Layering ~ From the book More Is More Is More: Today’s Maximalist Interiors
© Carl Dellatore, September 27th, 2022. Rizzoli New York
As the title of this book suggests, “more is more” is the ethos of maximalism, and layering is the best implement in a designer’s toolbox to achieve maximalist flair. Color, finishes, materials, furnishings, and organic elements create rooms that have a larger maximalist impact than the sum of their parts. Think of it like a musical composition: each instrumental layer adds to the richness of a piece. When violins, cellos, clarinets, drums, flutes, oboes, saxophones, and French horns combine, they build toward an exhilarating crescendo as exciting as the rooms in this chapter.
But there is one important clarification: not every layered room can be considered maximalist. For example, rooms conceived around neutral color schemes with nuanced textures and quiet, luxurious furnishings may be rich in supremely sophisticated layers and yet not over the top in any way.
While not every layered room is maximalist, nearly every maximalist room is layered. In fact, the more richly layered a space, the more maximalist it becomes. The rooms in this book explode with such enthusiasm, exuberantly telegraphing the creativity of the designers behind each space.
Collected interiors reveal themselves in stages and over time as the eye establishes relationships between parts of an interior. These include the finishes in a room, like wallpaper, paint, wood, stone, textiles, and passementerie.
Then textures begin to appear as more complex layers reveal themselves: the coarse grain of rough-hewn walnut used in a shiplap wall treatment, the sheen of the highly polished marble top on a brass-framed coffee table, the chunky comfort of lush chenille upholstered onto a headboard.
As the eye travels around a room, we perceive elements in slightly larger groups: the massed decorative pillows positioned on upholstered pieces astride patterned rugs, or lacquered walls punctuated by luxurious window treatments and a handsome, geometric hand-stenciled floor.
Plants add another layer—either singularly, like the large-scale rich green leaves of a fiddlehead fig tree, or in concert with one another, like a pair of Boston ferns on pedestals near a spiky Christmas cactus in full riotous bloom.
Collections play a key role in maximizing rooms. A dozen tall Murano glass vases in differing hues would command attention on a center hall table, but their impact is enhanced even more by an assortment of Moroccan marquetry boxes interspersed with antique candlesticks.
Books are a valuable component of any layered room; they imbue a space with a certain sense of knowledge while revealing the interests of the home’s inhabitants. When grouped with other personal mementos, such as generations of family snapshots in silver picture frames or seashells gathered from an annual sojourn to a much-loved beach, a family’s history is revealed on the shelves.

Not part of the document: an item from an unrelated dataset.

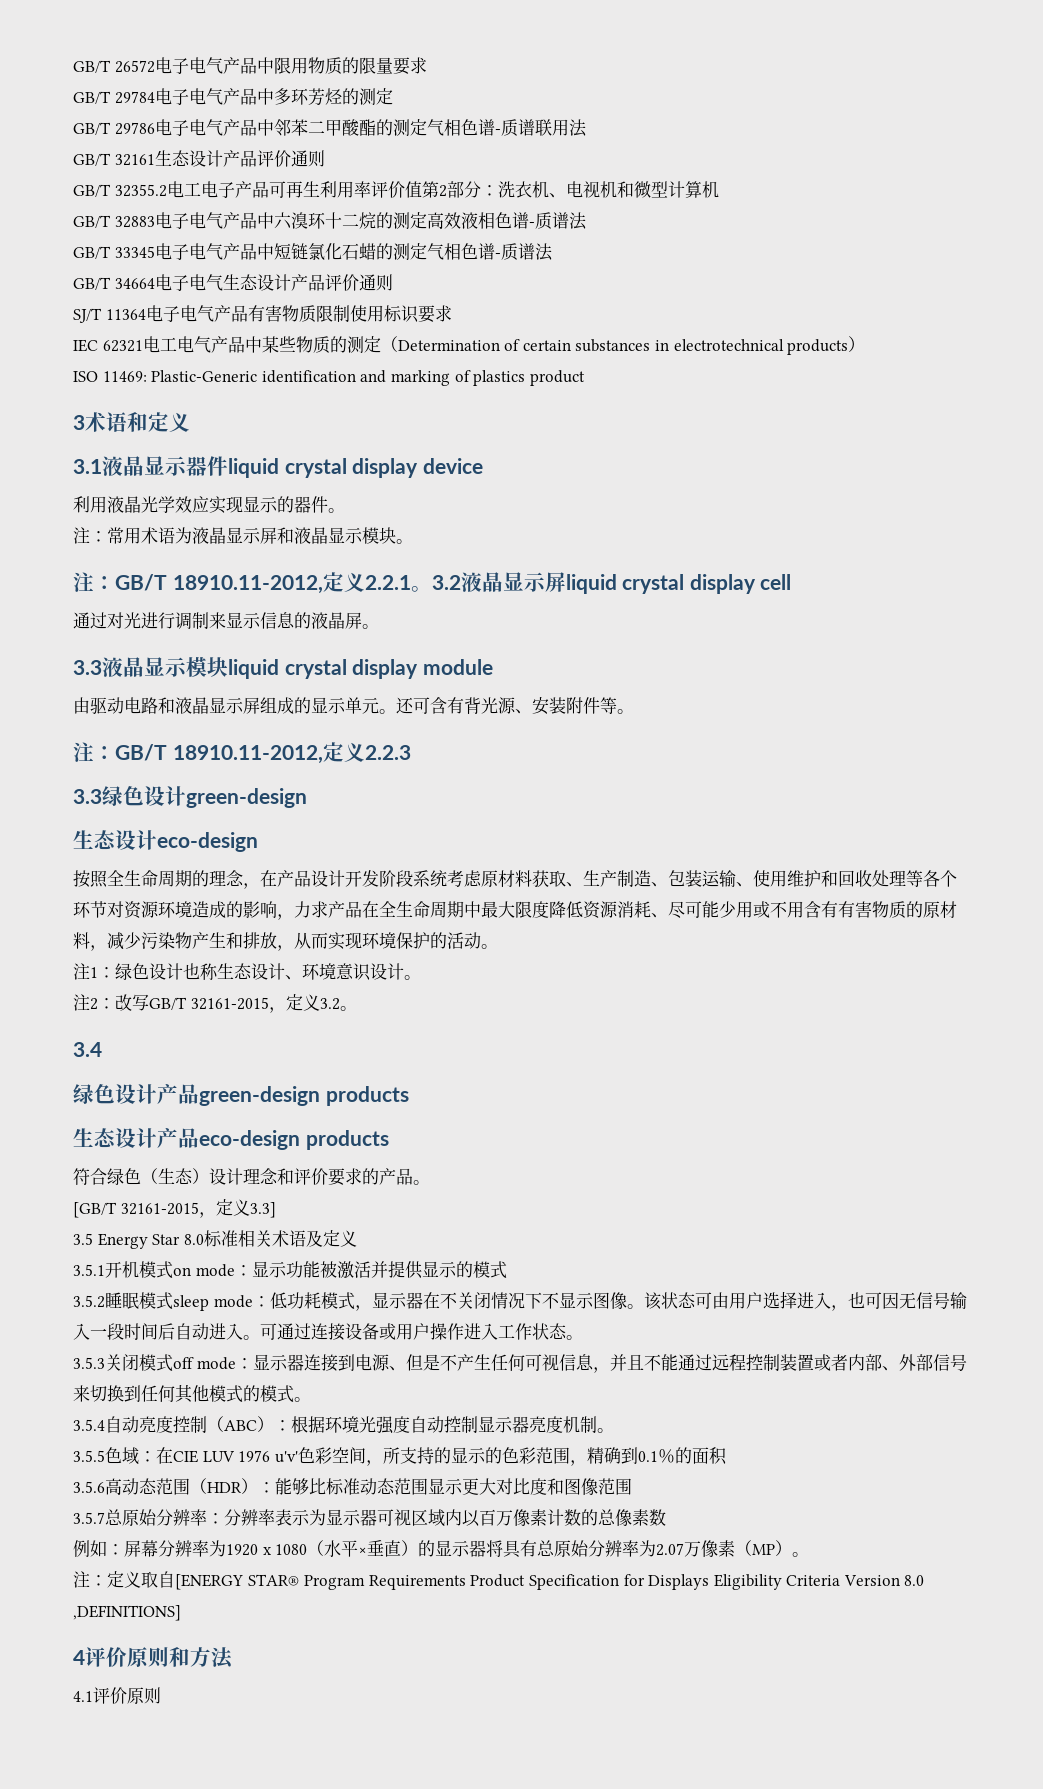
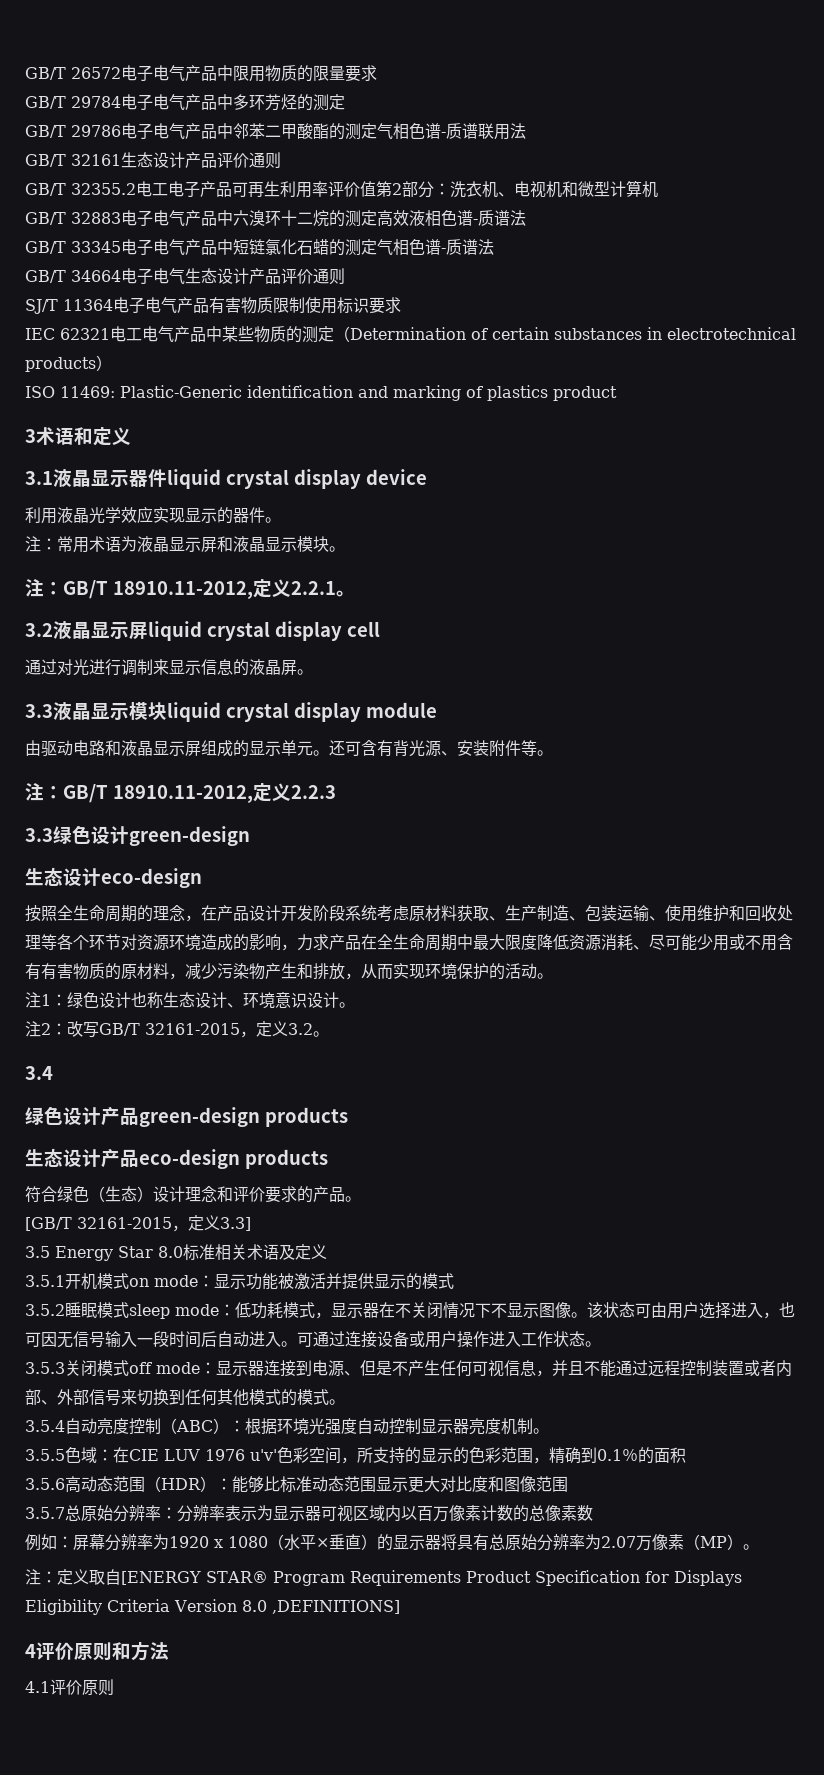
(432, 589) none -> (355, 593) //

Ask any of the designers represented in these pages, and they’ll surely tell you that when a maximalist room is layered correctly, it feels effortless—despite the skill it took to create—with each finish, material, furnishing, and object in equilibrium. It’s the secret sauce of decorating. Like the pieces of an elaborate jigsaw puzzle, a maximalist room comes into focus when every piece, every loop and socket, is connected and in its place.